WCCZ
- Nassawadox, Virginia; United States;
- Broadcast area: Eastern Shore of Virginia
- Frequency: 96.9 MHz
- Branding: 96.9 The Cape

Programming
- Format: Classic hits

Ownership
- Owner: GSB Media, LLC.

History
- First air date: 2010
- Former call signs: WFAJ (2010–2025)

Technical information
- Licensing authority: FCC
- Facility ID: 162401
- Class: B1
- Power: 13,500 watts
- HAAT: 87 meters (285 ft)
- Transmitter coordinates: 37°31′46.0″N 75°54′44.0″W﻿ / ﻿37.529444°N 75.912222°W

Links
- Public license information: Public file; LMS;
- Webcast: WCCZ Webstream
- Website: 969thecape.com

= WCCZ =

WCCZ (96.9 FM) is a commercial radio station licensed to Nassawadox, Virginia, United States, and serving the Eastern Shore of Virginia. WCCZ is owned and operated by GSB Media, LLC.

The station signed on the air in 2010. It used the WFAJ call sign until January 14, 2025.
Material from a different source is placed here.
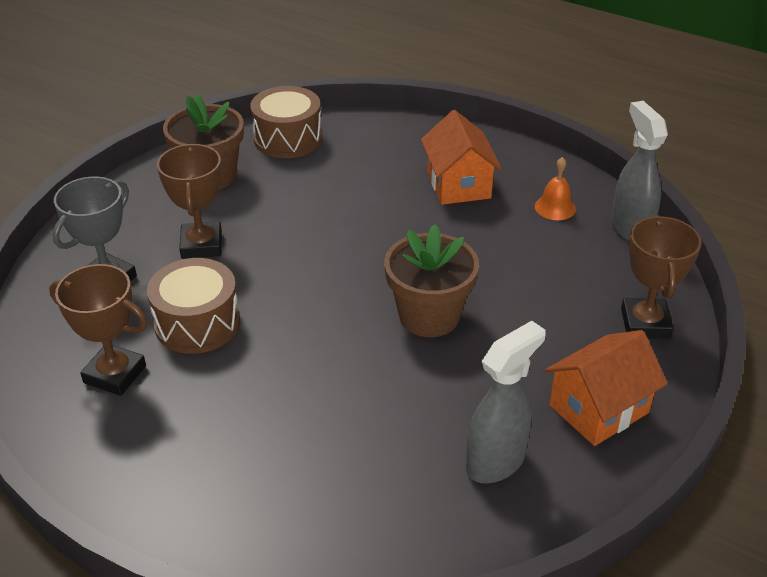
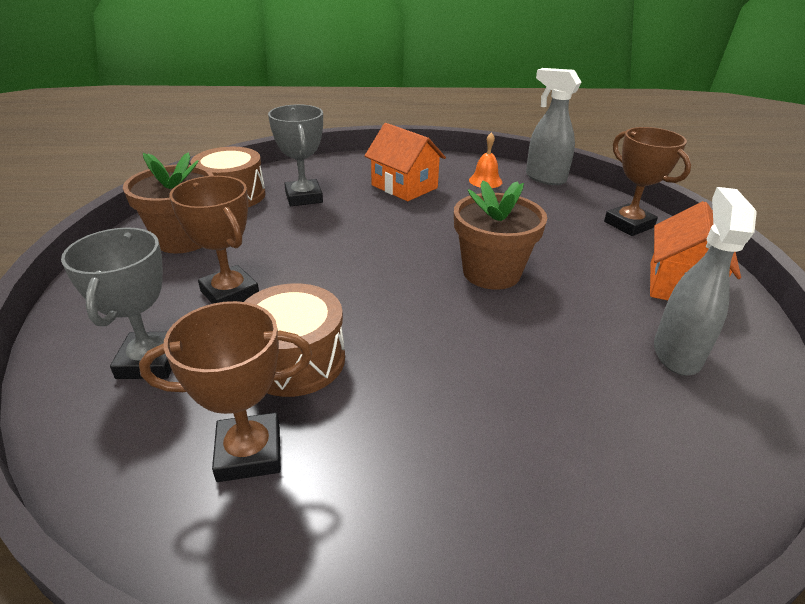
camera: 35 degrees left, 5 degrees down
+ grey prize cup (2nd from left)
WCCZ (formerly WFAJ) was owned and operated by Hispanic Target Media, Inc. It carried a Spanish-language Regional Mexican radio format, known as "Radio Amigo" until December 2024. Programming is shared on a number of similar stations in the U.S., all known as Radio Amigo. WFAJ was sold to GSB Media in July 2024.